[Supplied records — start]

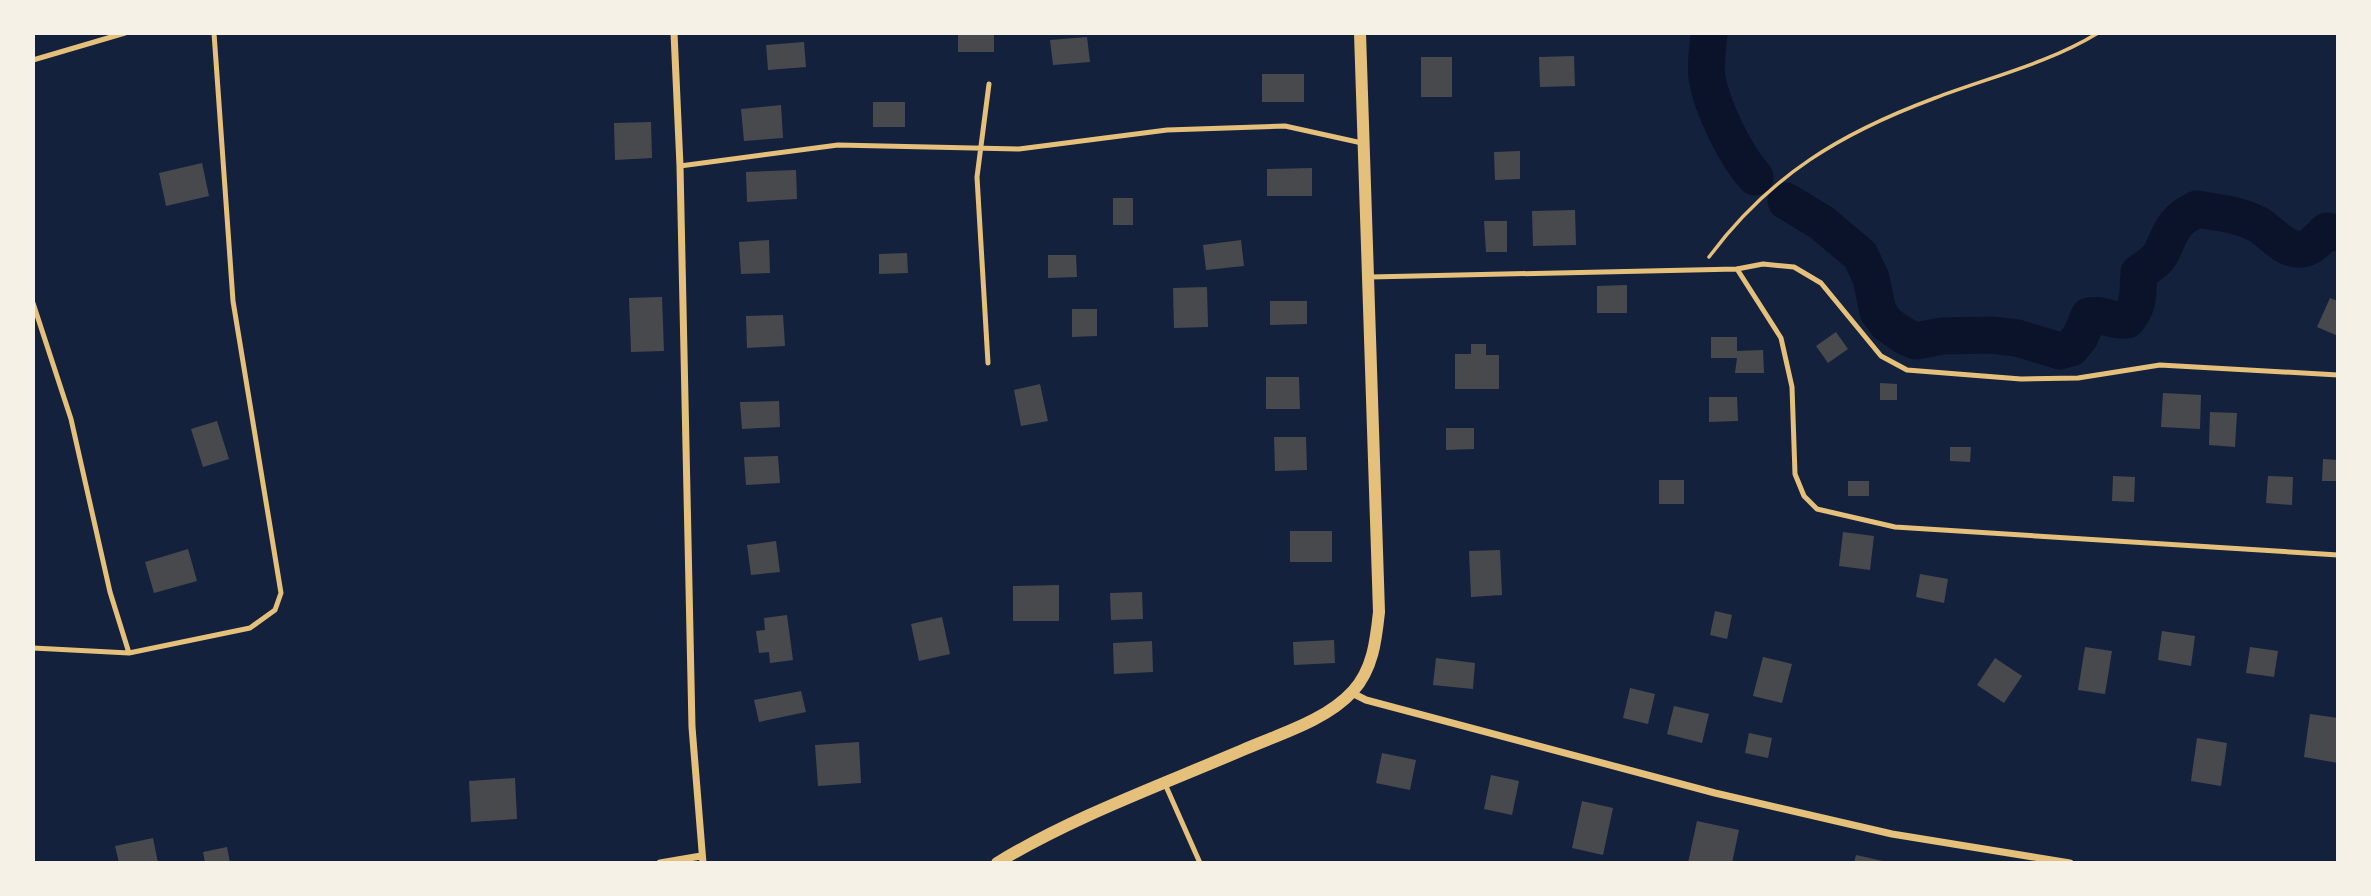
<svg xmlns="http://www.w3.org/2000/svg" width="2371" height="896" viewBox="0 0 2371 896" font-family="Manrope,sans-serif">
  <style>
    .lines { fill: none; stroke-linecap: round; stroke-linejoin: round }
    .river { stroke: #0b132b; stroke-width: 37 }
    .building { fill: #48494c }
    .path { stroke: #e5c07b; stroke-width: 3.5 }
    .service { stroke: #e5c07b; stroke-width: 5 }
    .minor { stroke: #e5c07b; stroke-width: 7 }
    .tertiary { stroke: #e5c07b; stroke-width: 12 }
  </style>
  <rect width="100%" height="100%" fill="#14213d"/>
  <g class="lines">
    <path class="river" d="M 1709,33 C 1708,47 1705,64 1707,78 C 1712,107 1735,155 1755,177
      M 1786,201 L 1822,223 L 1860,255 L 1871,278 L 1878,312 L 1887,324 L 1906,337 L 1916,341 L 1942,336 L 1991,335 L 2017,338 L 2060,351 L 2071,348 L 2080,337 L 2089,316 C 2102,313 2113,322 2127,320 C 2141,303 2137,293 2139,273 C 2145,268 2156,262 2160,255 C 2172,233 2170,222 2197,209 C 2219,213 2239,214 2259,225 C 2272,233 2285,251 2301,249 C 2312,248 2319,238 2327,231 L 2338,233"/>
  </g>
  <path class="building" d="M 958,33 L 994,33 L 994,52 L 958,52 Z
    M 1087,37 L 1090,62 L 1053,65 L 1050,40 Z
    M 804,42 L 806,67 L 768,70 L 766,45 Z
    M 1574,56 L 1575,86 L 1540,87 L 1539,57 Z
    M 1421,57 L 1452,57 L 1452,97 L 1421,97 Z
    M 1262,74 L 1304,74 L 1304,102 L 1262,102 Z
    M 873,102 L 905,102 L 905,127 L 873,127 Z
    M 781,105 L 783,138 L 744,141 L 741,109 Z
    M 651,122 L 652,158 L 615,160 L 614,123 Z
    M 1520,151 L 1520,179 L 1495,180 L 1494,152 Z
    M 202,163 L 209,196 L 166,206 L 159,173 Z
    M 1312,168 L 1312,196 L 1267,196 L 1267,169 Z
    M 796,170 L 797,199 L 747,202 L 746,172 Z
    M 1113,198 L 1133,198 L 1133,225 L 1113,225 Z
    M 1575,210 L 1576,245 L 1533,246 L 1532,211 Z
    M 1484,221 L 1507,221 L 1507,252 L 1486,252 Z
    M 769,240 L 770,273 L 741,274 L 739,242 Z
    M 1241,240 L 1244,266 L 1206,270 L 1203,245 Z
    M 907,253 L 908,273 L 879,274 L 879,254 Z
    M 1048,255 L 1076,255 L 1077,277 L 1048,278 Z
    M 1627,285 L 1627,313 L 1597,313 L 1597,286 Z
    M 1207,287 L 1208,327 L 1174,328 L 1173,288 Z
    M 662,297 L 664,351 L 631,352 L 629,298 Z
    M 2330,298 L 2338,301 L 2338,336 L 2317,327 Z
    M 1270,301 L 1307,301 L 1307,324 L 1270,325 Z
    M 1072,309 L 1097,309 L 1097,336 L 1072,337 Z
    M 783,315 L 785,346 L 747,348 L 746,316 Z
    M 1836,332 L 1848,349 L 1828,363 L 1816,346 Z
    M 1711,337 L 1737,337 L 1737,351 L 1763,350 L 1764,373 L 1735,373 L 1737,358 L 1711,358 Z
    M 1471,344 L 1486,344 L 1486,355 L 1499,355 L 1499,389 L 1455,389 L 1455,354 L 1471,354 Z
    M 1266,377 L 1299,377 L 1300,409 L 1266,409 Z
    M 1880,383 L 1897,384 L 1897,400 L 1880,400 Z
    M 1040,384 L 1048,421 L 1021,426 L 1014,390 Z
    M 2163,393 L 2201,395 L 2200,429 L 2161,427 Z
    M 1709,397 L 1737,397 L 1738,421 L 1709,422 Z
    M 779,401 L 780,427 L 742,429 L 740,402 Z
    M 2210,412 L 2237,413 L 2235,447 L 2209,445 Z
    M 217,421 L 229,459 L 203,467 L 191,429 Z
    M 1446,428 L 1474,428 L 1474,449 L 1446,450 Z
    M 1274,437 L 1306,437 L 1307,470 L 1275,471 Z
    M 1950,447 L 1971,447 L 1970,462 L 1950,461 Z
    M 778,456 L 780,483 L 746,485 L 744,457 Z
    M 2323,459 L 2338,460 L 2338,481 L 2322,481 Z
    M 2113,476 L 2135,477 L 2134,502 L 2112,501 Z
    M 2268,476 L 2293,477 L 2292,505 L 2266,503 Z
    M 1659,480 L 1684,480 L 1684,504 L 1659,504 Z
    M 1848,481 L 1869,481 L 1869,496 L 1848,496 Z
    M 1290,531 L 1332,531 L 1332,562 L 1290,562 Z
    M 1843,532 L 1874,536 L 1870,570 L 1839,566 Z
    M 776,541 L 780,572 L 751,575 L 747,545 Z
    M 188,549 L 197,581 L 154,593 L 145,562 Z
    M 1500,550 L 1502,595 L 1471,597 L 1469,551 Z
    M 1920,574 L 1948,579 L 1944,603 L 1916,597 Z
    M 1059,585 L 1059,621 L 1013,621 L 1013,586 Z
    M 1142,592 L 1143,619 L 1111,620 L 1110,593 Z
    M 1715,611 L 1732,615 L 1727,639 L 1710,635 Z
    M 787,615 L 793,660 L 770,663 L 769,652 L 759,653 L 756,631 L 765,630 L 764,618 Z
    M 942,617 L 950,654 L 919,661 L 911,624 Z
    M 2162,631 L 2195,636 L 2191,666 L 2158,660 Z
    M 1334,640 L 1335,663 L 1294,665 L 1293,642 Z
    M 1152,641 L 1153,672 L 1114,674 L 1113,643 Z
    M 2085,647 L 2112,651 L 2105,694 L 2078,690 Z
    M 2250,647 L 2278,651 L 2274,677 L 2246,673 Z
    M 1763,657 L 1792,664 L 1782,703 L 1753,696 Z
    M 1436,658 L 1475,663 L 1473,689 L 1433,685 Z
    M 1995,658 L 2022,676 L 2004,703 L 1977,685 Z
    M 1630,688 L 1655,694 L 1648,724 L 1623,718 Z
    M 801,691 L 806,712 L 759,722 L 754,700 Z
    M 1674,706 L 1709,714 L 1702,743 L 1667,734 Z
    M 2310,714 L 2338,718 L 2338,763 L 2304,757 Z
    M 1749,733 L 1772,738 L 1768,758 L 1745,753 Z
    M 2197,738 L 2227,743 L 2221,786 L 2191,781 Z
    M 859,742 L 861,783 L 818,786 L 815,745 Z
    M 1382,753 L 1416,760 L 1410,790 L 1376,783 Z
    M 1491,775 L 1519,781 L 1512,815 L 1484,809 Z
    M 515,778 L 517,819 L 471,822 L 469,781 Z
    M 1582,801 L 1613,808 L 1603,855 L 1572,848 Z
    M 1697,821 L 1739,830 L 1732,863 L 1688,863 Z
    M 153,838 L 158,863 L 119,863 L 115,846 Z
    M 227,847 L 230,863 L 205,863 L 203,852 Z
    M 1856,855 L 1887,862 L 1887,863 L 1854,863 Z"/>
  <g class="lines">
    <path class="path" d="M 1709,257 C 1770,175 1841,133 1935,98 C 1990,77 2047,64 2098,33"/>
    <path class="service" d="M 33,60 L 125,33
      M 680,166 L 838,145 L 1019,149 L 1167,130 L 1285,126 L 1362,143
      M 1737,269 L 1781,338 L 1792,387 L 1795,474 L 1804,496 L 1817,509 L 1895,527 L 2338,555
      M 1370,277 L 1737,269 L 1763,264 L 1794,267 L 1821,283 L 1881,356 L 1907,370 L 2021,379 L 2078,378 L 2160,365 L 2338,375
      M 33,303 L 71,419 L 110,592 L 129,653
      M 988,363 L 977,177 L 989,84
      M 33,648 L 129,653 L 250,628 L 275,610 L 281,593 L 233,301 L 214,33
      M 1165,784 L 1200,863"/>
    <path class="minor" d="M 674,33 L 680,166 L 692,727 L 703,863
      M 1352,693 L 1366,700 L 1715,793 L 1892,834 L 2070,863
      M 660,863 L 701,856"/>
    <path class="tertiary" d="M 997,863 C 1072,817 1164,784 1245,749 C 1280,734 1327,720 1353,691 C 1373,669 1376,640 1379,612 L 1360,33"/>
  </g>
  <rect width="2371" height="896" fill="none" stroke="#f6f1e7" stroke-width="70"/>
</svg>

[Supplied records — finish]

• _Task to complete_
Print only the lines running from the one with "M 1630,688 L" to the final line of the data above, each exactly as it appears.

• _Result of the task_
    M 1630,688 L 1655,694 L 1648,724 L 1623,718 Z
    M 801,691 L 806,712 L 759,722 L 754,700 Z
    M 1674,706 L 1709,714 L 1702,743 L 1667,734 Z
    M 2310,714 L 2338,718 L 2338,763 L 2304,757 Z
    M 1749,733 L 1772,738 L 1768,758 L 1745,753 Z
    M 2197,738 L 2227,743 L 2221,786 L 2191,781 Z
    M 859,742 L 861,783 L 818,786 L 815,745 Z
    M 1382,753 L 1416,760 L 1410,790 L 1376,783 Z
    M 1491,775 L 1519,781 L 1512,815 L 1484,809 Z
    M 515,778 L 517,819 L 471,822 L 469,781 Z
    M 1582,801 L 1613,808 L 1603,855 L 1572,848 Z
    M 1697,821 L 1739,830 L 1732,863 L 1688,863 Z
    M 153,838 L 158,863 L 119,863 L 115,846 Z
    M 227,847 L 230,863 L 205,863 L 203,852 Z
    M 1856,855 L 1887,862 L 1887,863 L 1854,863 Z"/>
  <g class="lines">
    <path class="path" d="M 1709,257 C 1770,175 1841,133 1935,98 C 1990,77 2047,64 2098,33"/>
    <path class="service" d="M 33,60 L 125,33
      M 680,166 L 838,145 L 1019,149 L 1167,130 L 1285,126 L 1362,143
      M 1737,269 L 1781,338 L 1792,387 L 1795,474 L 1804,496 L 1817,509 L 1895,527 L 2338,555
      M 1370,277 L 1737,269 L 1763,264 L 1794,267 L 1821,283 L 1881,356 L 1907,370 L 2021,379 L 2078,378 L 2160,365 L 2338,375
      M 33,303 L 71,419 L 110,592 L 129,653
      M 988,363 L 977,177 L 989,84
      M 33,648 L 129,653 L 250,628 L 275,610 L 281,593 L 233,301 L 214,33
      M 1165,784 L 1200,863"/>
    <path class="minor" d="M 674,33 L 680,166 L 692,727 L 703,863
      M 1352,693 L 1366,700 L 1715,793 L 1892,834 L 2070,863
      M 660,863 L 701,856"/>
    <path class="tertiary" d="M 997,863 C 1072,817 1164,784 1245,749 C 1280,734 1327,720 1353,691 C 1373,669 1376,640 1379,612 L 1360,33"/>
  </g>
  <rect width="2371" height="896" fill="none" stroke="#f6f1e7" stroke-width="70"/>
</svg>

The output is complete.